Ein Umkehrschluss bedeutet, dass aus der Nichtregelung eines Sachverhalts gefolgert wird, dass diese Nichtregelung der richtig bestimmten Bedeutung der Norm entspricht.

(eigener Nachtrag: Wikipedia: «Schlussfolgerung, die darin besteht, dass ein Rechtssatz, der einen bestimmten abgegrenzten Tatbestand regelt, für die nicht genannten Fälle nicht anwendbar ist»)

35
Q

Was ist ein Analogieschluss?

A

Beim Analogieschluss wird eine Regelung auf einen von ihr nicht erfassten Sachverhalt erstreckt.

(Eigener Nachtrag: Wikipedia: «logisches Schlussverfahren, bei dem von der Übereinstimmung zweier Dinge in einigen Punkten auf Gleichheit auch in anderen Punkten geschlossen wird»)

36
Q

Was ist der Erst-Recht-Schluss?

A

Durch einen Erst-Recht-Schluss wird von der Regelung des weniger gewichteten Falles auf die Regelung des gewichtigeren Falles oder umgekehrt geschlossen.

(Eigener Nachtrag: Beispiel: «Wenn das Klauen eines Bleistiftes schon eine Geldbusse mit sich zieht, dann muss das Stehlen eines Portemonnaies erst recht mit einer Busse bestraft werden!»)

37
Q

Welches Verhältnis haben die Auslegungselemente zueinander?

A

Die verschiedenen Auslegungselemente sind immer zu kombinieren.
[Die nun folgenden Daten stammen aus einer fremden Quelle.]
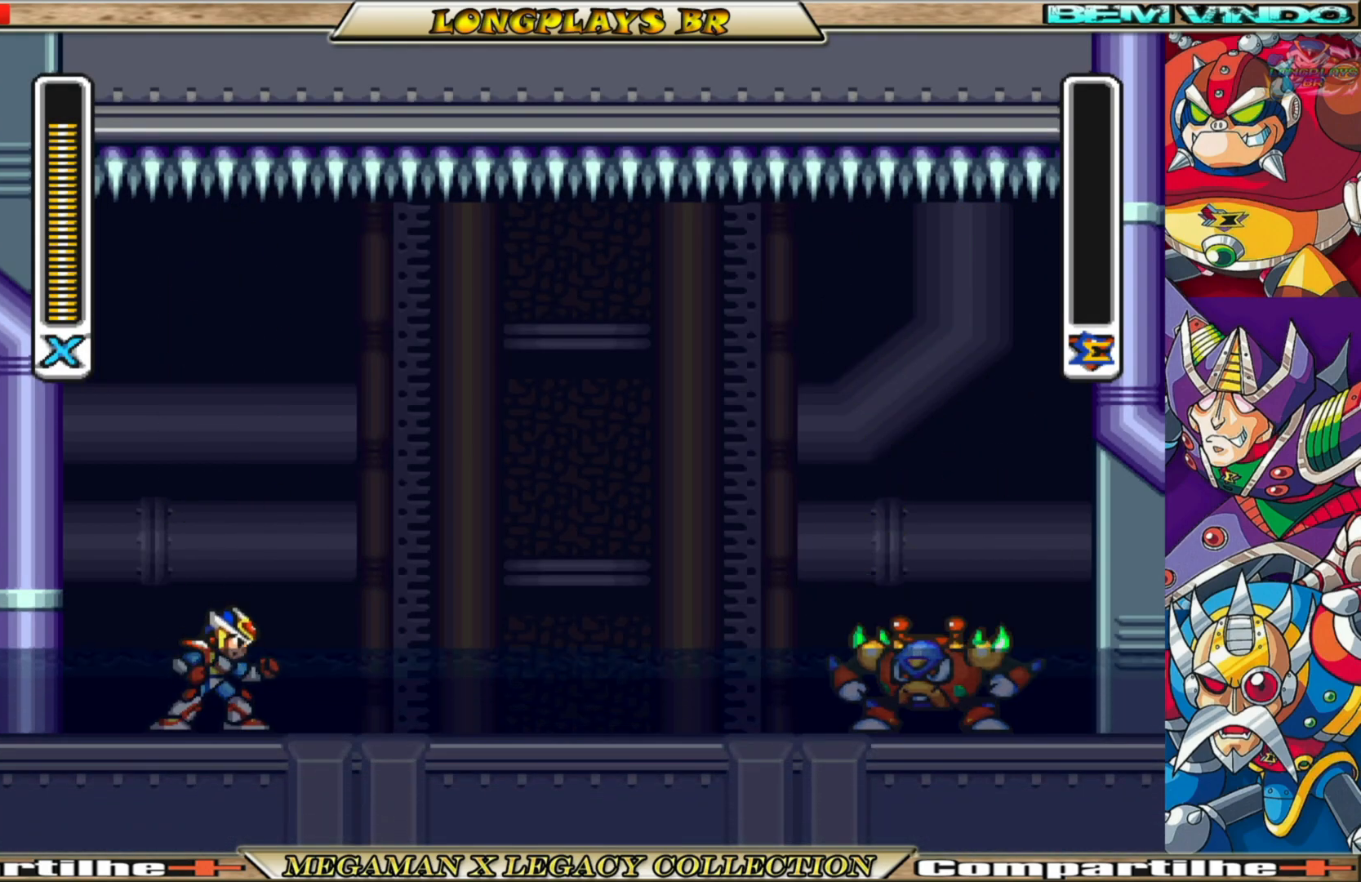
{"buttons": ["DPAD_RIGHT"], "left_stick": "center", "right_stick": "center", "events": [[50, "X", "down"], [117, "X", "up"], [183, "X", "down"], [267, "X", "up"], [350, "X", "down"], [417, "X", "up"]]}
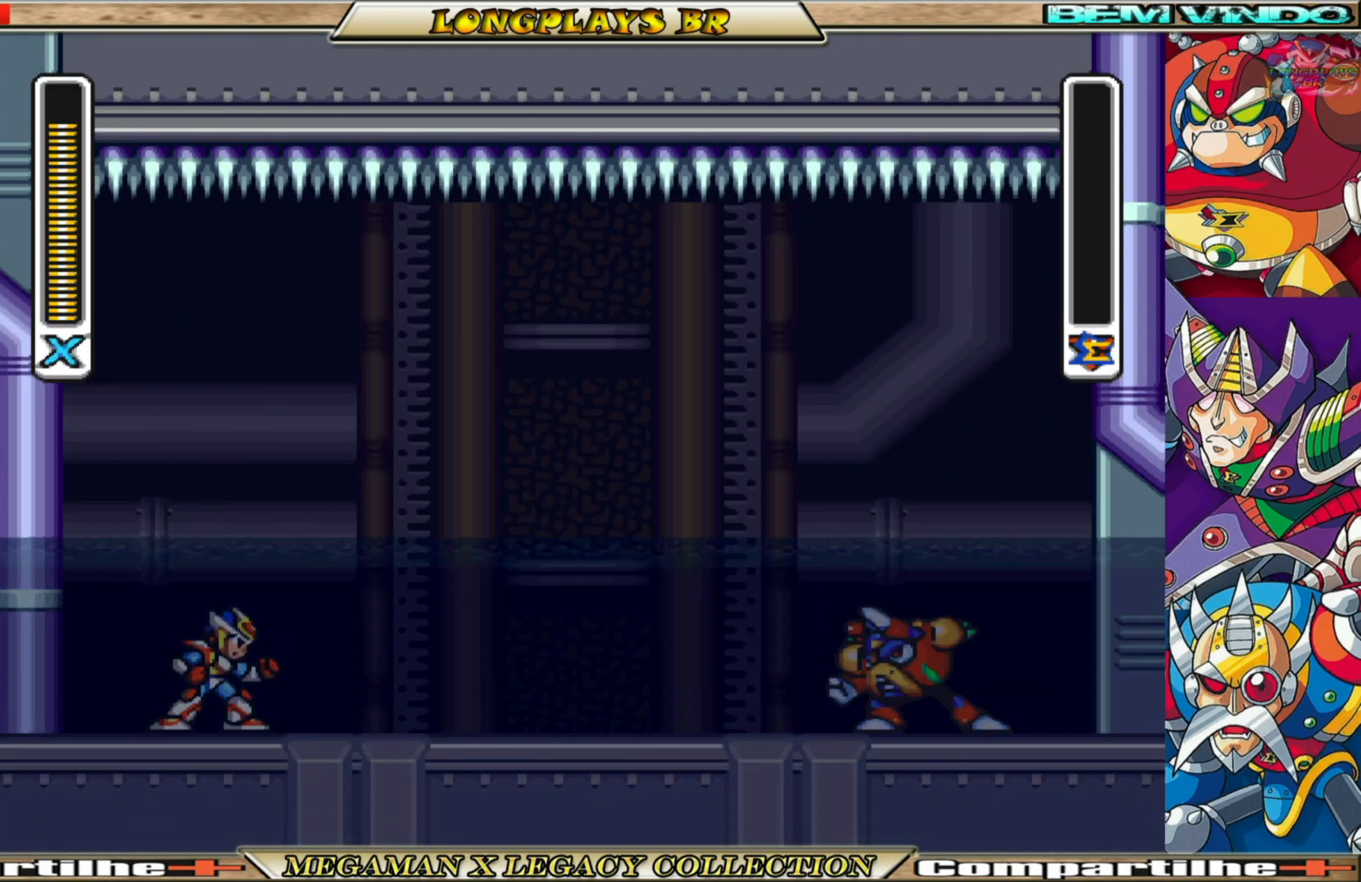
{"buttons": ["X", "DPAD_RIGHT"], "left_stick": "center", "right_stick": "center", "events": [[17, "X", "down"], [100, "X", "up"], [183, "X", "down"], [250, "X", "up"], [333, "X", "down"], [433, "X", "up"], [500, "X", "down"]]}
Es wird dementsprechend auch vom Bundesgericht ein Methodenpluralismus verlangt.

38
Q

Wie werden Internationale Rechtsordnungen ausgelegt?

A
  • Völkerrechtliche Auslegung von Vertragsrecht
  • Wortlaut
  • Systematik
  • Teleologie
  • EMRK
  • Auszulegende Normen sollen «practical and effective» sein
  • EU-Recht
  • Dem «effet utile» kommt eine herausragende Rolle zu
    (Eigener Nachtrag: Wikipedia: «Grundsatz, eine Norm so auszulegen und anzuwenden, dass das Vertragsziel am besten und einfachsten erreicht werden kann.»)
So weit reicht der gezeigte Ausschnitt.